Text segment —
We now optimize the stiffness gain. To do so, we define our cost function as the norm of the residuals as in [1],

$f(\mathbf{K}^p) = \| \ddot{\mathbf{x}}_t - \mathbf{K}^p (\hat{\mathbf{x}} - \mathbf{x}_t) + \mathbf{K}^d \dot{\mathbf{x}}_t \|$,

where $\{\mathbf{x}_t, \dot{\mathbf{x}}_t, \ddot{\mathbf{x}}_t\}$ are the demonstrated position, velocity, and acceleration, respectively.

We define the stiffness gain estimation as the Riemannian optimization problem,

$\min_{\mathbf{K}^p\in\mathcal{S}^2_{++}} f(\mathbf{K}^p) $.

\\

[1] L. Rozo, S. Calinon, D. G. Caldwell, P. Jimnez, and C. Torras. **Learning Physical Collaborative Robot Behaviors From Human Demonstrations**, IEEE Trans. on Robotics 32, pp. 513–527, 2015.

Given information —
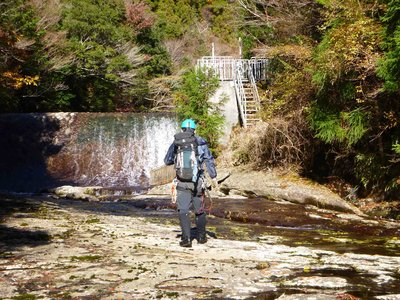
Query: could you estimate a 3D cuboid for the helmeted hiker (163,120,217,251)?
[{"bbox_3d":[-0.132,0.455,10.550,0.700,1.750,0.600,0,1,10],"label":"helmeted hiker"}]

What this exercise asks —
[a] In the stiffness gain text, what is the cost function defined as?
[b] Pick up the stiffness gain text from where it ends.

Expected results —
[a] The norm of the residuals.

[b]
We first define the cost function $f(\mathbf{K}^p)$ and the Euclidean gradient $\text{grad}_{\mathbb{R}} f(\mathbf{K}^p)$.

In [None]:
def cost(kp):
  return np.linalg.norm(kp @ (x_target_np[:, None] - ref_traj_x_np.T) - ref_traj_ddx_np.T + kd @ ref_traj_dx_np.T)

def euclidean_gradient(kp):
  c = cost(kp)
  return (kp @ (x_target_np[:, None] - ref_traj_x_np.T) - ref_traj_ddx_np.T + kd @ ref_traj_dx_np.T) @ (x_target_np[None] - ref_traj_x_np) / c

We then define utility functions for the SPD manifold:
- The exponential map;
- The Riemannian gradient, computed from the Euclidean gradient.

In [None]:
def spd_expmap(point, tangent_vector):
  p_inv_tv = np.linalg.solve(point, tangent_vector)
  return point @ scipy.linalg.expm(p_inv_tv)

def spd_euclidean_to_riemannian_gradient(point, euclidean_gradient):
  return 0.5 * point @ (euclidean_gradient + euclidean_gradient.T) @ point

We now solve the optimization $\min_{\mathbf{K}^p\in\mathcal{S}^2_{++}} f(\mathbf{K}^p) $ via Riemannian gradient. Implement the missing parts of the Riemannian gradient descent in the cell below. Then, observe the evolution of the cost, and gradient norm, as well as the resuling optimized stiffness.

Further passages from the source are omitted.